Primeiras horas na Cidade da Praia em Cabo Verde.
Episódio 1 – Conversa com taxista. Olho por olho/piropo por piropo. Eu digo – ‘queria ir para o hotel (Pisca), nome fictício para não me virem bater à porta). Taxista – ah esse cá não há. Eu puxo do iPad e mostro o e-mail com o nome do hotel. Diz o taxista ‘porque não disse hotel Pisca’, eu lá insisto então mas isso foi o que eu disse’, ‘não a senhora disse pica’, lá fomos trombudos um com o outro por causa do que disse que não disse… Mas o senhor Cabo Verdeano mesmo comigo de má cara lá me fez sorrir no final da viagem, atirando um piropo ‘Como se chama?’, Eu disse Elisabete e o homem do ‘s’ e não ‘s’ atira com ‘nome bonito como a senhora’, eu lá tentei mostrar que o ‘s’ não ia estragar aquela relação e simpática lá perguntei também o nome ao homem – ‘João’, disse. E para não me ficar mais uma vez vencida pelo homem do que diz que eu disse, roubei-lhe o piropo e atirei ‘nome bonito como o senhor’. Ganhei! O homem fez um riso, mas ficou nervoso e envergonhado e foi embora mais rápido que o rato a fugir do gato.
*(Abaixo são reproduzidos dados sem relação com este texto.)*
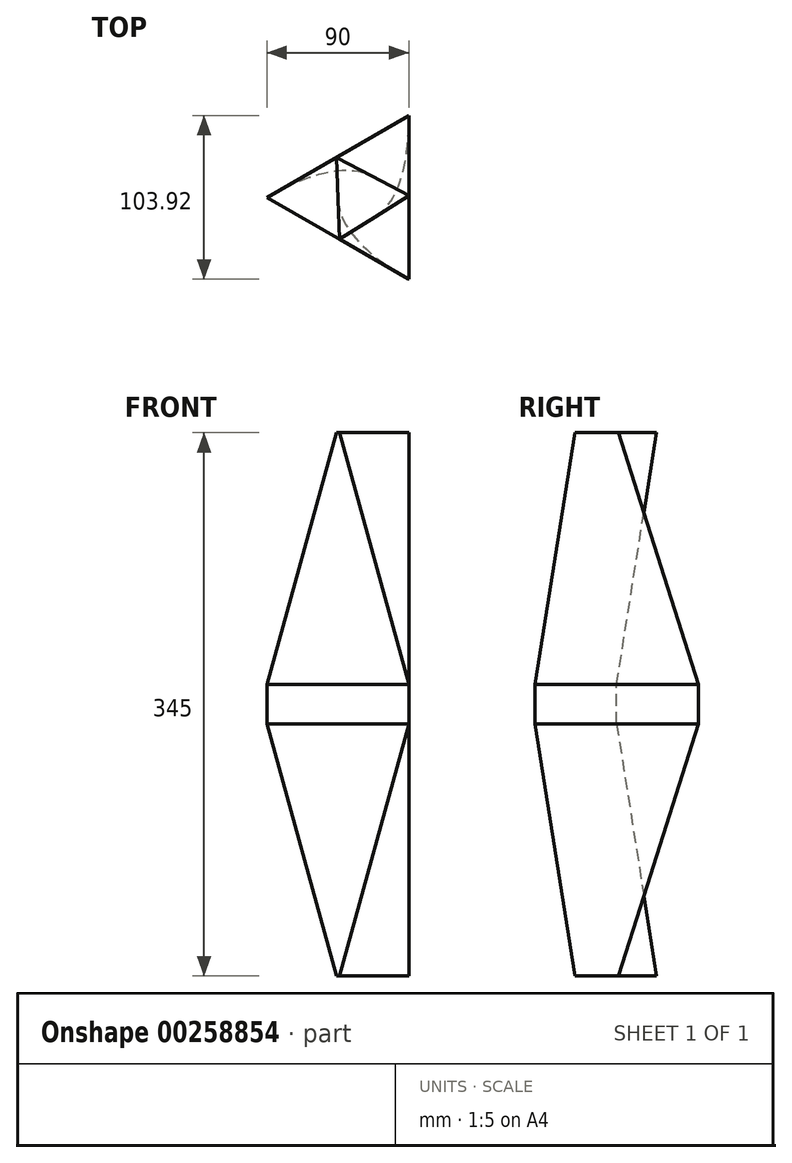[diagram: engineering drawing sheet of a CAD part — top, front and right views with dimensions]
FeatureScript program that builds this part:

Episódio 2 – Falta internet ou não querem dormir? Na recepção do hotel estão vários clientes de computador. Já à porta do quarto pergunto à recepcionista se a internet só funciona na recepção. Diz ela prontamente e segura ‘funciona em todo o quarto’. Mesmo assim não convencida lá pergunto meio a brincar se aqueles clientes lá em baixo de ipads na mão estão ali porque não querem dormir ou porque a internet não funciona… Ela sem hesitar ‘ah esses! Pois esses não querem dormir’. Entro, tento internet e claro, nada. Desço à recepção e digo não tem internet, resposta calma e sem surpresa da mesma senhora ‘então use aqui’. Sem opção, aqui estou agora com os tais que segundo a moça ‘não querem dormir’. Na verdade, ela não mentiu, se estamos aqui na internet e não no quarto é porque escolhemos não dormir. Depois deste post vou escolher dormir.